Professeure d’histoire américaine à l’université de Chicago, Kathleen Belew est l’une des meilleures spécialistes des mouvements d’extrême droite. Elle est notamment l’autrice de Bring the War Home : The White Power Movement and Paramilitary America (« Ramener la guerre à la maison : le mouvement du “pouvoir blanc” et l’Amérique paramilitaire », Harvard University Press, 2018, non traduit), qui dissèque les caractéristiques du « white power », courant hétérogène au rôle central dans cette promotion de la violence armée.
Que retenez-vous de l’assaut mené contre le Capitole, le 6 janvier 2021, par des partisans de Donald Trump, visant à empêcher la certification des résultats de l’élection présidentielle ?

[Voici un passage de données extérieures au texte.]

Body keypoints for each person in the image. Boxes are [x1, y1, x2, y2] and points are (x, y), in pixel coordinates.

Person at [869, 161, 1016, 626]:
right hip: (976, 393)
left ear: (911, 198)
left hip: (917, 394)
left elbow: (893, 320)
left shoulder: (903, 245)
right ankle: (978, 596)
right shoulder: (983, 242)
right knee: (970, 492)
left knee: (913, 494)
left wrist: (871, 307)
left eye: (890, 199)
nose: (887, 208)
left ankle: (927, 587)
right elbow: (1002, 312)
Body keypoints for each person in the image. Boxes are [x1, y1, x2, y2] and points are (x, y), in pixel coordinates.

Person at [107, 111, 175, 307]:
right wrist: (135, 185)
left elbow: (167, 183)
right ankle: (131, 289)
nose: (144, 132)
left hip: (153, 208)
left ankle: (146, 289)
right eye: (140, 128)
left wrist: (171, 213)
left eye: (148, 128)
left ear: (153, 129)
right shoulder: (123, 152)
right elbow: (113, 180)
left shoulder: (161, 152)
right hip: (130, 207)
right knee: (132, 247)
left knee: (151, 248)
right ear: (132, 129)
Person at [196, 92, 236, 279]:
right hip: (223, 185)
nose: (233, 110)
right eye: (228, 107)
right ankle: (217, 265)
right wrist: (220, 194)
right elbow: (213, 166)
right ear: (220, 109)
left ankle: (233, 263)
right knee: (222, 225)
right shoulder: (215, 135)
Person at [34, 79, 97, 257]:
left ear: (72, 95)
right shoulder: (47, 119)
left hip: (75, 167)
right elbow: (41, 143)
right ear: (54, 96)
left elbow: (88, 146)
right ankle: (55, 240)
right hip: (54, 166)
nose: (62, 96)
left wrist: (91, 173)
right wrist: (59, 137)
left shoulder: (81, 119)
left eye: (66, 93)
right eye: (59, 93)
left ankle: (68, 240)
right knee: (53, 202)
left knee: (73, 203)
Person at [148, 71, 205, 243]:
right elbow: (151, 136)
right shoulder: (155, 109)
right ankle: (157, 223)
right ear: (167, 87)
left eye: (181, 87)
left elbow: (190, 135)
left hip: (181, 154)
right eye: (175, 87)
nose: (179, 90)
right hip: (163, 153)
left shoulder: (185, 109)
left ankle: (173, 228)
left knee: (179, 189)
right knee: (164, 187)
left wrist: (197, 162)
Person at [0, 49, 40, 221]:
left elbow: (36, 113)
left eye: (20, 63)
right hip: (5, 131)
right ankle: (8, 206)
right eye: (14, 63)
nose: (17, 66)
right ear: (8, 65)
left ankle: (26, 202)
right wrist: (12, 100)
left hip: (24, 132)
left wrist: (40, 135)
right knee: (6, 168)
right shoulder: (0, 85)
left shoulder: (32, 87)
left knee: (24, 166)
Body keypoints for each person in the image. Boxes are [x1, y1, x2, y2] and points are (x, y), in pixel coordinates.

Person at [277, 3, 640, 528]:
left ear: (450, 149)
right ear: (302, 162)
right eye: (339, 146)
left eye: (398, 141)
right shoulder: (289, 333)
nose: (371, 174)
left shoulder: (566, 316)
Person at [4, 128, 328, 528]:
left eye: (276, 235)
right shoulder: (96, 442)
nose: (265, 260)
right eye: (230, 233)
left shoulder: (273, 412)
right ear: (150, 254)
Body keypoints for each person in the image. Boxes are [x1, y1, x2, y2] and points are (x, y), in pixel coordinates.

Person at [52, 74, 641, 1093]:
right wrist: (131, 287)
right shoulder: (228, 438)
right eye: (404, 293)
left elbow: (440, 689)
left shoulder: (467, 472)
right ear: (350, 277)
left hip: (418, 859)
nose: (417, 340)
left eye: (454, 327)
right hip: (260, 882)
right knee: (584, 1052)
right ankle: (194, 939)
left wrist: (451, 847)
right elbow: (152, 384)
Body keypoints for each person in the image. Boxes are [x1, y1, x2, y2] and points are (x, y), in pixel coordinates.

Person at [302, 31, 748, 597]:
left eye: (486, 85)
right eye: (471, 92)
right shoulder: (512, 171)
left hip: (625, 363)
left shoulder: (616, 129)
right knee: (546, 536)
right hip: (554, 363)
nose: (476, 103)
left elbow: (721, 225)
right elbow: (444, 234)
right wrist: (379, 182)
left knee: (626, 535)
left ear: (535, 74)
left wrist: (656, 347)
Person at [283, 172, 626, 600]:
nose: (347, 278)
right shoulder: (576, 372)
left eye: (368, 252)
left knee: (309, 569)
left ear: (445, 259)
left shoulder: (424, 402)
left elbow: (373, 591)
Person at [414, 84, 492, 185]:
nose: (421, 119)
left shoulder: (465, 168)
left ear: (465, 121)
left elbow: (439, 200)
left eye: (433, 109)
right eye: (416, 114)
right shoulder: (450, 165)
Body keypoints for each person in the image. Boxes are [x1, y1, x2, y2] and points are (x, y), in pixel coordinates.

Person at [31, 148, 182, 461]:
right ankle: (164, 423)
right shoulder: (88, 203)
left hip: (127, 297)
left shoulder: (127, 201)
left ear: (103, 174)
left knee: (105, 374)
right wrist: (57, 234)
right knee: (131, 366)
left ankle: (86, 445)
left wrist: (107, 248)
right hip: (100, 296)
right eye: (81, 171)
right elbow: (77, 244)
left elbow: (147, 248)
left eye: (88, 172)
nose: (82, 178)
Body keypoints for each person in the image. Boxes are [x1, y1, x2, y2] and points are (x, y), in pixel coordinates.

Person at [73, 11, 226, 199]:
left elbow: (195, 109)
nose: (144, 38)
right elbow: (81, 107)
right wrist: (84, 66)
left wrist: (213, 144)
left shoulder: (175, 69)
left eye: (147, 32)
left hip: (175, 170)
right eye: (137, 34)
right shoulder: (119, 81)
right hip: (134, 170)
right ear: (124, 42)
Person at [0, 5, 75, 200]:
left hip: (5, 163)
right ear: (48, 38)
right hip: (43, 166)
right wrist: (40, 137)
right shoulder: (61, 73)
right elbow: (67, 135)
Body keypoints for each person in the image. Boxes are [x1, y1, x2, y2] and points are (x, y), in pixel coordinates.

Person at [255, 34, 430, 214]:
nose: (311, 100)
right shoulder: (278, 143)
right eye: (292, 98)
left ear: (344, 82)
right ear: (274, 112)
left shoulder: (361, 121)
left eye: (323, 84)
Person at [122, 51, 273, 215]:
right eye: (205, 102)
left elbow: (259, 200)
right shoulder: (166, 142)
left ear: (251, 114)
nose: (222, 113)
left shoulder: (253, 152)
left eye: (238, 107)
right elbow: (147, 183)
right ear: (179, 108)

Cette journée peut être vue comme le point de rencontre entre trois courants extrémistes politiques organisés. Le premier constitue la base des supporteurs de Donald Trump, dont une partie était là pour lui exprimer son soutien. Le deuxième est QAnon, mouvement multiforme reprenant une théorie conspirationniste faite de vieilles idées, telle la cabale imaginaire fomentée par les élites contre les femmes et les enfants. Ce qui est nouveau, avec QAnon, c’est la vitesse et l’intensité de sa radicalisation. Le troisième est le militantisme white power. Même s’il représente une petite fraction des personnes impliquées dans l’insurrection du 6 janvier, ce courant est très organisé, avec des camps d’entraînement, des infrastructures, des armes… Il n’est pas nouveau, il est même bien documenté, mais longtemps, les autorités n’ont pas su y faire face. La rencontre de ces groupes a conduit à la mutation d’un moment d’intensité radicale en quelque chose de plus pérenne.
Pourriez-vous définir le mouvement white power, son organisation et ses méthodes ?
Il s’est formé après la guerre du Vietnam [1955-1975] autour de l’idée de trahison et d’échec du gouvernement fédéral, en rassemblant des groupes qui s’étaient pourtant affrontés par le passé : néonazis, membres du Ku Klux Klan (KKK), résistants radicaux aux impôts, disciples fiévreux de l’identité chrétienne… Puis, dans les années 1980, le mouvement s’est étendu à certains skinheads, à la droite radicale et à de larges parties des milices privées. C’était un mouvement social très diversifié, à la marge, présent dans chaque région américaine avec de solides bases dans les zones rurales et périurbaines.
Le white power s’est organisé en cercles concentriques, capables d’influencer le courant politique traditionnel. Les idées partent du noyau et pénètrent les cercles suivants. Ce noyau est constitué d’environ 25 000 militants endurcis, selon une estimation datant des années 1990. Ces gens vivent pour et par le mouvement, fréquentent des églises white power, dorment chez d’autres militants quand ils voyagent. Ensuite, à l’extérieur, il y a entre 150 000 et 175 000 individus qui participent à des rassemblements et à des marches, font des donations, souscrivent des abonnements à des journaux spécialisés radicaux. Un troisième cercle rassemble environ 450 000 personnes, qui ne s’abonnent pas à ces publications mais les lisent régulièrement, qui ne participent pas à des meetings mais parlent souvent avec des gens qui pensent comme eux.